Escalating hostilities

Unusual arrest follows pattern of Trump ratcheting up tensions with political opponents in California

This is an extended version of a story that appears in the August 30, 2018, issue.

Yovanny Ontiveros-Cebreros walked into Sacramento County’s courthouse last week a free man meeting a legal obligation. The undocumented 38-year-old departed in handcuffs, a prisoner of the Trump administration’s war on California.

This is believed to be the first time the president’s deportation force has arrested an undocumented immigrant inside a Sacramento courtroom, rattling the state capital and serving as a reminder that Donald Trump enjoys showy displays of power.

Ontiveros-Cebreros was facing one federal count of possession of a controlled substance intended for sale, online court records show. Following his August 22 arraignment in Sacramento Superior Court, attorney Charles Anthony Pacheco said two men who were “dressed like bums” approached the bar that separates members of the public from court officers and defendants, and announced they were U.S. Immigrations and Customs Enforcement agents there to arrest Ontiveros-Cebreros on a federal warrant for illegal reentry into the United States.

“That was 14 years ago,” Pacheco said. “He’s been here 14 years.”

That doesn’t matter to ICE. Shortly after Trump took office, he put the agency under revised marching orders to arrest every undocumented immigrant it encounters in the United States. ICE responded by going on the offensive, staking out schools, churches and other “sensitive locations,” a sharp departure from policies implemented during the Obama administration.

Last March, California Chief Justice Tani G. Cantil-Sakauye made a public plea for federal officials to rein in immigration agents from “stalking undocumented immigrants in our courthouses to make arrests.” Instead of heeding that request, last week’s arrest is another example that Trump feeds his grudges with political opponents.

Prior to his arraignment, Ontiveros-Cebreros had posted $115,000 bail, Pacheco says, meaning his client was not in custody when he appeared for a scheduled morning arraignment. Pacheco says he showed up early for court as he typically does to review paperwork and found no warrants associated with his client.

In 2002, Ontiveros-Cebreros was sentenced to five years in state prison, after pleading no contest to felony counts of conspiring to commit a crime and transporting or selling methamphetamine, online court records show. In 2016, a misdemeanor domestic battery conviction got him 30 days on the Sheriff’s Work Project and three years on formal probation.

Ontiveros-Cebreros is currently residing in the main jail downtown on a federal immigration hold. His next court appearance on the drug charge is scheduled for September 19.

On Monday, Pacheco was still upset about what unfolded.

“These ICE guys had no uniform, no insignia. They just looked like a couple of guys off the street,” Pacheco told SN&R. “They were trying to blend in. They were trying to look like criminal defendants; they looked worse than the defendants.”

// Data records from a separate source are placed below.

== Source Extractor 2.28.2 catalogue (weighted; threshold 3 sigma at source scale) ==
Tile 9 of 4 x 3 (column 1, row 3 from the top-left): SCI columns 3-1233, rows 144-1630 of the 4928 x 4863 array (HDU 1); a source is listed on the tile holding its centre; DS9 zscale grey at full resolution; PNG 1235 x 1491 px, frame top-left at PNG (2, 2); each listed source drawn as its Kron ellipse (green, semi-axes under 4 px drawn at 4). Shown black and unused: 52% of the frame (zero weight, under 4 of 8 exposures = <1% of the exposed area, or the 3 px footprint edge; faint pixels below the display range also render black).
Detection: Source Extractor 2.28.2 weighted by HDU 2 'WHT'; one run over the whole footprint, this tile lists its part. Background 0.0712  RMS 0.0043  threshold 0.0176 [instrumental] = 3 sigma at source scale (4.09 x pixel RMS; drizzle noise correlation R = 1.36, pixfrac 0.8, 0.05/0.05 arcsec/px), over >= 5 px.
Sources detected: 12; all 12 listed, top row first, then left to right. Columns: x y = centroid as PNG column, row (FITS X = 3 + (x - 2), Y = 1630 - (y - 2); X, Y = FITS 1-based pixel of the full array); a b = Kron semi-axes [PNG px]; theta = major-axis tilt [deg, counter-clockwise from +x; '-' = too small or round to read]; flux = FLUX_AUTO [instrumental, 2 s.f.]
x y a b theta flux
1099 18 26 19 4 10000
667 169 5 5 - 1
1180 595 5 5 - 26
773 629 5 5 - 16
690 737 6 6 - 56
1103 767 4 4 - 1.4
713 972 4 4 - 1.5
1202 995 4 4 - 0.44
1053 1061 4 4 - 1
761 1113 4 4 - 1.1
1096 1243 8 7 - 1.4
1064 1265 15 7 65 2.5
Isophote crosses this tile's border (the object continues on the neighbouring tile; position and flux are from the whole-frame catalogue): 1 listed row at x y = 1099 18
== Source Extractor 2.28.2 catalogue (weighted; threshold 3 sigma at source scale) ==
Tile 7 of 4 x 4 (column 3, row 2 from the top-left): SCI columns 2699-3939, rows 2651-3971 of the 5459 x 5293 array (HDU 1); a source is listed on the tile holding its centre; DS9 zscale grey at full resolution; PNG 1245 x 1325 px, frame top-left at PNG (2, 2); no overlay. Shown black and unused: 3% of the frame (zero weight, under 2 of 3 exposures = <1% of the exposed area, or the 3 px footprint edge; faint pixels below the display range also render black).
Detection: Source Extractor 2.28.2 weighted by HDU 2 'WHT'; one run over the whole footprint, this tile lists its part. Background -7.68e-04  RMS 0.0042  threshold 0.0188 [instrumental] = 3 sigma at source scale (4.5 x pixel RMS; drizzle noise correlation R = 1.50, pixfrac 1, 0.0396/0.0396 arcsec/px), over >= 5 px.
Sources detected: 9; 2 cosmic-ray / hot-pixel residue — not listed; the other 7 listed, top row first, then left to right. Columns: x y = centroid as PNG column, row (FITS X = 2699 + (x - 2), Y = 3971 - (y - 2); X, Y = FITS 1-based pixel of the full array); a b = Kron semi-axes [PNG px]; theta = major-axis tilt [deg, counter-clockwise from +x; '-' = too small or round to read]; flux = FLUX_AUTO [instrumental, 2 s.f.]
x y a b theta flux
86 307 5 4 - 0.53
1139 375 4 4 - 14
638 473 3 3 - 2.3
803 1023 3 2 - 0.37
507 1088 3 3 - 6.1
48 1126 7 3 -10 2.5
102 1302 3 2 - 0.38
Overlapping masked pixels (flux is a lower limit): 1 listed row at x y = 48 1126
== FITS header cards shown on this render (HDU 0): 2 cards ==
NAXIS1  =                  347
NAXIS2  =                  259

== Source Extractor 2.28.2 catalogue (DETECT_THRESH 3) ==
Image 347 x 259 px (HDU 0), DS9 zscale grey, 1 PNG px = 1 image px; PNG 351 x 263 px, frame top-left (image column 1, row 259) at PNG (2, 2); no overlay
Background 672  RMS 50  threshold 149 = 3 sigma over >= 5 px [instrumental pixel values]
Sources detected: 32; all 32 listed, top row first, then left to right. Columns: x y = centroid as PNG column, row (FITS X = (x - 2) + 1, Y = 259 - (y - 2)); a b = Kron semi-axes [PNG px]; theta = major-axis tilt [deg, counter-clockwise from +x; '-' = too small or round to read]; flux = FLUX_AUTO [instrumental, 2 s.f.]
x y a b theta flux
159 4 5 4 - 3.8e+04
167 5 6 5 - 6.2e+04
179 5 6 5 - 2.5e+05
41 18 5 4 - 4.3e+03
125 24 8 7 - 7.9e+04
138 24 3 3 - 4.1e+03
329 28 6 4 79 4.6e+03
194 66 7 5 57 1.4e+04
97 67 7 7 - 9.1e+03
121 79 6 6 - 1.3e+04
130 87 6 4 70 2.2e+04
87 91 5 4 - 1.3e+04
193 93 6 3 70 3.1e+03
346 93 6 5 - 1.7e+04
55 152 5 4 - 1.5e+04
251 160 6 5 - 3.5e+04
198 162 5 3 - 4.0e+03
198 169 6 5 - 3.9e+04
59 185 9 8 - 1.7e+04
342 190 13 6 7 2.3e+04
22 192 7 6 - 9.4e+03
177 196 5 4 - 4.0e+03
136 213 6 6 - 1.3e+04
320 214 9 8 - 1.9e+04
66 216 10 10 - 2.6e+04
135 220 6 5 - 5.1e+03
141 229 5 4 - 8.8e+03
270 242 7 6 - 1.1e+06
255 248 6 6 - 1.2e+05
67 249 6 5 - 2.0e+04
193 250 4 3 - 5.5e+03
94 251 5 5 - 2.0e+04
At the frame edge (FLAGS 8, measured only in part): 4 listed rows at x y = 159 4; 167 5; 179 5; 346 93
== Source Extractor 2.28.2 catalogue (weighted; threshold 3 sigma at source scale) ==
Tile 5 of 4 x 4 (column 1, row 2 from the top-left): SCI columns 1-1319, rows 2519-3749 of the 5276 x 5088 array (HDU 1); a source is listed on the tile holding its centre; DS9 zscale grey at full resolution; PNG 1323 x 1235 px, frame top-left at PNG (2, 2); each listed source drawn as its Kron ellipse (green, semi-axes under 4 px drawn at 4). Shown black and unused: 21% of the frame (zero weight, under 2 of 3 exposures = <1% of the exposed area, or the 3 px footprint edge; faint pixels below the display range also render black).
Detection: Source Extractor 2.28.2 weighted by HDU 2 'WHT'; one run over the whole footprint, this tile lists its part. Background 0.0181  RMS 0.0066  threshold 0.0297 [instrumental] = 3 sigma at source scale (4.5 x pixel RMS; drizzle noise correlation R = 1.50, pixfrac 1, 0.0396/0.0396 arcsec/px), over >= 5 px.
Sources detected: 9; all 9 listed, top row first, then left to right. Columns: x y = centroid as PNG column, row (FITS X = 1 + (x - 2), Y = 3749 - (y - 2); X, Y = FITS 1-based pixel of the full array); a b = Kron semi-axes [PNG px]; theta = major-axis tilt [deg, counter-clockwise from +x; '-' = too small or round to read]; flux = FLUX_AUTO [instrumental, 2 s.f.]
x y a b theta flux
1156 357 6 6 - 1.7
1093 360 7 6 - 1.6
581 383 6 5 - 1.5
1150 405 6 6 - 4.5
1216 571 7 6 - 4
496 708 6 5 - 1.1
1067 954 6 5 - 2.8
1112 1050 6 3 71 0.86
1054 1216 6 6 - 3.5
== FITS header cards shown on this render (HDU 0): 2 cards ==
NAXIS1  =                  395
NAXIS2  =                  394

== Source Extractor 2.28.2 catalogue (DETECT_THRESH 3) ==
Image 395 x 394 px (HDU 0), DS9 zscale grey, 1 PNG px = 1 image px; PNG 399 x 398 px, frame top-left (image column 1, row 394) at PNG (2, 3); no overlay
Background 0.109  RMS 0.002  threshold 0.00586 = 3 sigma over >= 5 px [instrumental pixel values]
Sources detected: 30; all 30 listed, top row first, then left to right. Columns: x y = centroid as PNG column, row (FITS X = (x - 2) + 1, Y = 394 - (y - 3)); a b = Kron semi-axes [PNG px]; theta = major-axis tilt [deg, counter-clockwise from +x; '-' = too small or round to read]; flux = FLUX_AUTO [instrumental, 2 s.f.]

Pacheco says that if the agents had a warrant for his client, they could have arrested him outside the courtroom once the hearing was over. He noted that there’s only one door in and out for defendants who are not being held at the jail, so his client wasn’t an escape risk. Pacheco contended the ICE agents approached the bench “to make a spectacle.”

“That’s what it was—a show,” he added.

Infiltrating courtrooms has far-reaching consequences, Pacheco and immigration experts say. Immigrant communities are already reluctant to participate with the criminal justice system because they fear bringing unwanted attention to themselves or members of their community. Pacheco says he was recently told of an undocumented man had been the victim of a violent home invasion, but wouldn’t report the crime because he feared being deported.

“He was beat to hell,” Pacheco said of the victim.

The surprise apprehension of Ontiveros-Cebreros comes amid ongoing protests outside of a federal immigration building on Capitol Mall, and follows a mini-pattern where top officials come to the state most opposed to their policies and instigate conflict. In March, it was Attorney General Jeff Sessions announcing a federal lawsuit aimed at California’s so-called sanctuary legislation during an appearance in Sacramento.

No one has been safe from the White House’s wide net—not Dreamers, not law-abiding immigrants and, as the world recently learned, not children snatched from their mothers’ arms.

Pacheco says the Judicial Branch of California, which oversees the nation’s largest court system, needs to develop a policy regarding ICE agents in court. Until that happens, the local attorney says he already knows what he’s going to tell future clients. He’ll tell them there are legal consequences for missing court appearances.

“But if you show up, this is going to be the consequence as well,” he added.